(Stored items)
· · ·

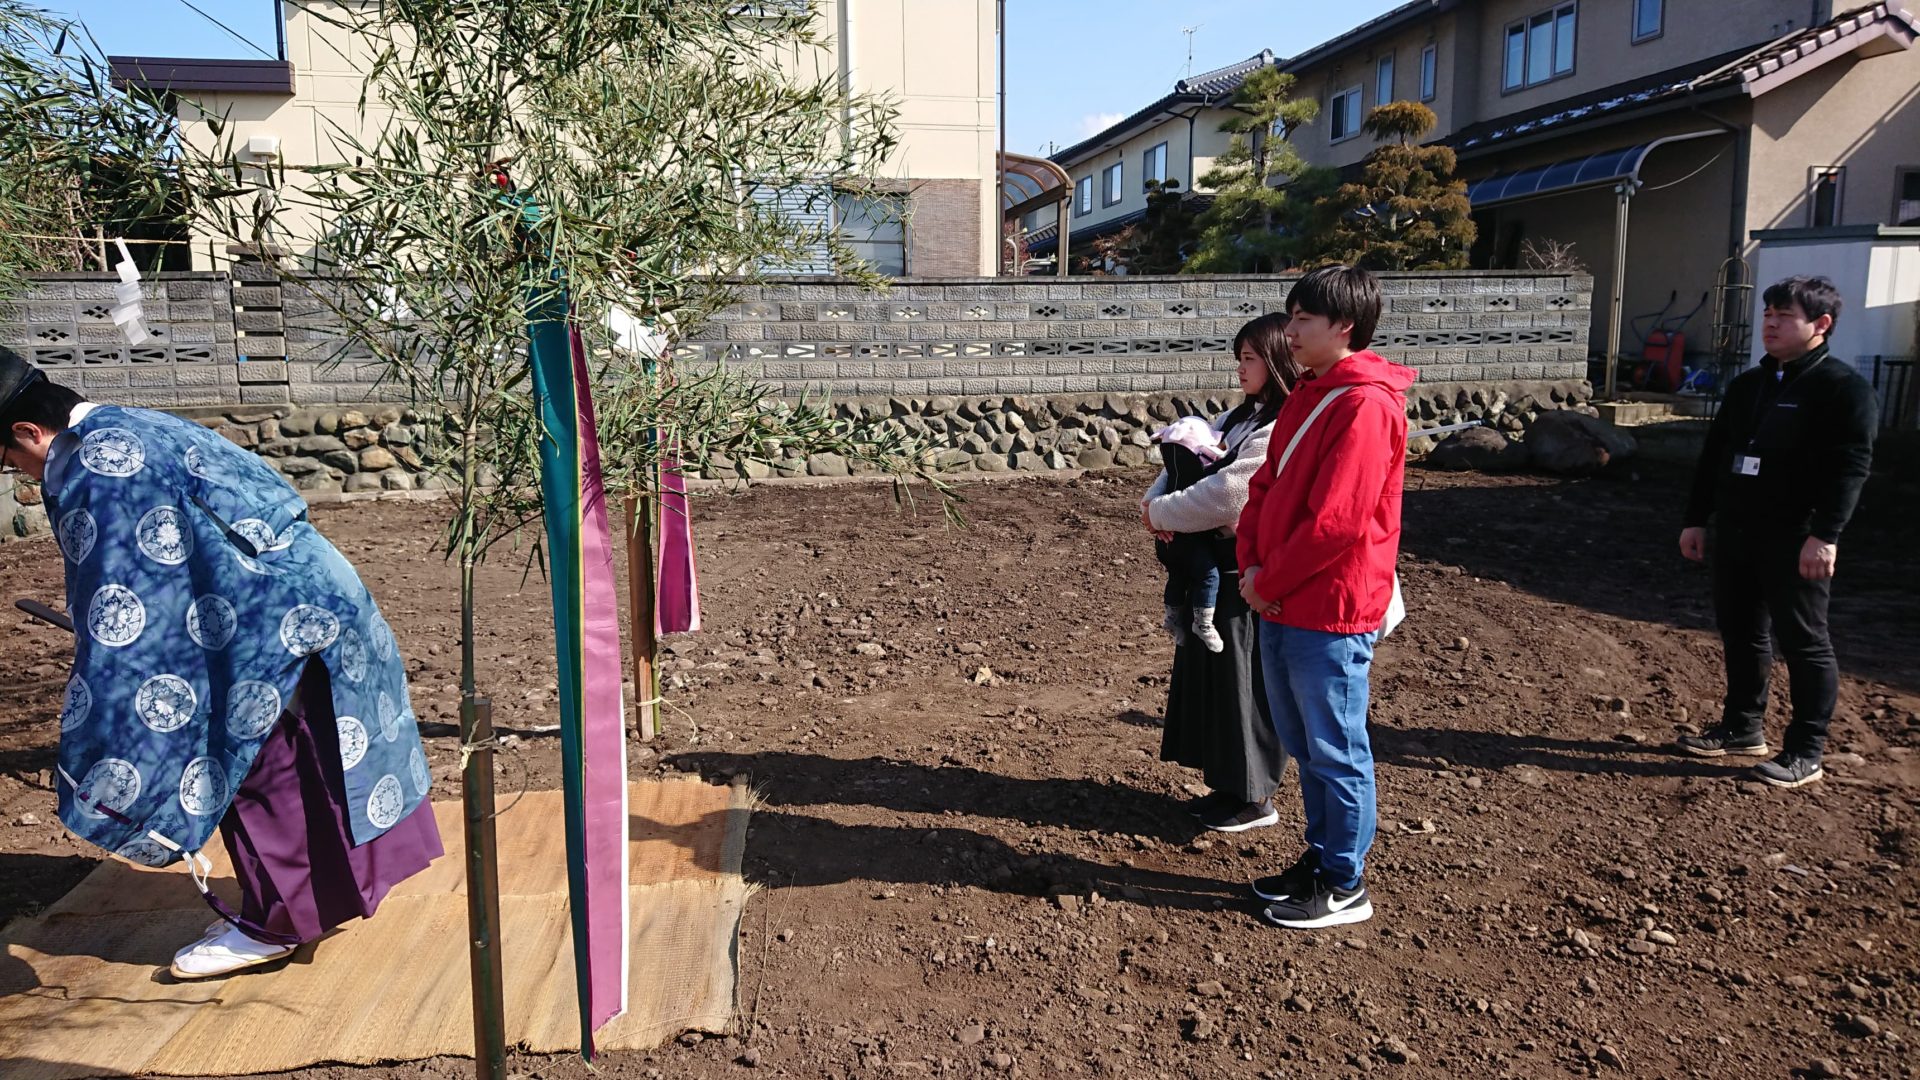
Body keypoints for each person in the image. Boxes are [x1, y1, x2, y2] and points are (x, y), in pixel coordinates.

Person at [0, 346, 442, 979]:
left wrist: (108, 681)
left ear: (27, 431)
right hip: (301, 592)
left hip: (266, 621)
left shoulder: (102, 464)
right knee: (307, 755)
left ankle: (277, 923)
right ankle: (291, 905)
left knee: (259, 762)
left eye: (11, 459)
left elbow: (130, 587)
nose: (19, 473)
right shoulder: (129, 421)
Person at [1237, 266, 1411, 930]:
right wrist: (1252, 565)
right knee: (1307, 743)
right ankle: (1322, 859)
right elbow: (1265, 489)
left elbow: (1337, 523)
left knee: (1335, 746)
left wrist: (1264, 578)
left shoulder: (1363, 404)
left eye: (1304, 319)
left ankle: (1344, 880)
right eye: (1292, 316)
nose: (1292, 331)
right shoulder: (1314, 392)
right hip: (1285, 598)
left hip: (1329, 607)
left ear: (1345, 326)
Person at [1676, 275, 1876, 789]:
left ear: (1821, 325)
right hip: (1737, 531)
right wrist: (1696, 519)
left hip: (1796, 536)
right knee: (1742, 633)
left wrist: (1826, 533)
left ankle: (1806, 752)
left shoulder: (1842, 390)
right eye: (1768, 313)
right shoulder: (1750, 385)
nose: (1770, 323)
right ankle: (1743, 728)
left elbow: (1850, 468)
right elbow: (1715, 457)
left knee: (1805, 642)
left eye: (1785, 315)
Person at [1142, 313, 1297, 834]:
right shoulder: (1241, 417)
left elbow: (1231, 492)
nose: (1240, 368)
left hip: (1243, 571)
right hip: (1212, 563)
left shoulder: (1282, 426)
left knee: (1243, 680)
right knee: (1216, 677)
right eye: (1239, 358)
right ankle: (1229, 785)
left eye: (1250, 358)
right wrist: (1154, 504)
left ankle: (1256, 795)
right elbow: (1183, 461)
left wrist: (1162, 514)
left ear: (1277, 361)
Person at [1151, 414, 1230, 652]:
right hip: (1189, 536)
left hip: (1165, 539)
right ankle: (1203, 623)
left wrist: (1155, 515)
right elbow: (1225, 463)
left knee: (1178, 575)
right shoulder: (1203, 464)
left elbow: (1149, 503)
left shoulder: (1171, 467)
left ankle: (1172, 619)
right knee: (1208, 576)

· · ·

*Required action:* In this exercise, set down all of the data exactly, without the pictures.

*Answer section:*
Body keypoints for each person in the image. Boxes are [x1, y1, x2, y2] and points are (x, y), in pixel coordinates.

Person at [0, 346, 442, 979]:
left wrist: (108, 681)
left ear: (27, 431)
right hip: (301, 592)
left hip: (266, 621)
left shoulder: (102, 464)
right knee: (307, 755)
left ankle: (277, 923)
right ankle: (291, 905)
left knee: (259, 762)
left eye: (11, 459)
left elbow: (130, 587)
nose: (19, 473)
right shoulder: (129, 421)
Person at [1237, 266, 1411, 930]:
right wrist: (1252, 565)
right knee: (1307, 743)
right ankle: (1322, 859)
right elbow: (1265, 489)
left elbow: (1337, 523)
left knee: (1335, 746)
left wrist: (1264, 578)
left shoulder: (1363, 404)
left eye: (1304, 319)
left ankle: (1344, 880)
right eye: (1292, 316)
nose: (1292, 331)
right shoulder: (1314, 392)
right hip: (1285, 598)
left hip: (1329, 607)
left ear: (1345, 326)
Person at [1676, 275, 1876, 789]:
left ear: (1821, 325)
right hip: (1737, 531)
right wrist: (1696, 519)
left hip: (1796, 536)
right knee: (1742, 633)
left wrist: (1826, 533)
left ankle: (1806, 752)
left shoulder: (1842, 390)
right eye: (1768, 313)
right shoulder: (1750, 385)
nose: (1770, 323)
right ankle: (1743, 728)
left elbow: (1850, 468)
right elbow: (1715, 457)
left knee: (1805, 642)
left eye: (1785, 315)
Person at [1142, 313, 1297, 834]:
right shoulder: (1241, 417)
left elbow: (1231, 492)
nose: (1240, 368)
left hip: (1243, 571)
right hip: (1212, 563)
left shoulder: (1282, 426)
left knee: (1243, 680)
right knee: (1216, 677)
right eye: (1239, 358)
right ankle: (1229, 785)
left eye: (1250, 358)
right wrist: (1154, 504)
left ankle: (1256, 795)
right elbow: (1183, 461)
left wrist: (1162, 514)
left ear: (1277, 361)
Person at [1151, 414, 1230, 652]:
right hip: (1189, 536)
left hip: (1165, 539)
right ankle: (1203, 623)
left wrist: (1155, 515)
right elbow: (1225, 463)
left knee: (1178, 575)
right shoulder: (1203, 464)
left elbow: (1149, 503)
left shoulder: (1171, 467)
left ankle: (1172, 619)
right knee: (1208, 576)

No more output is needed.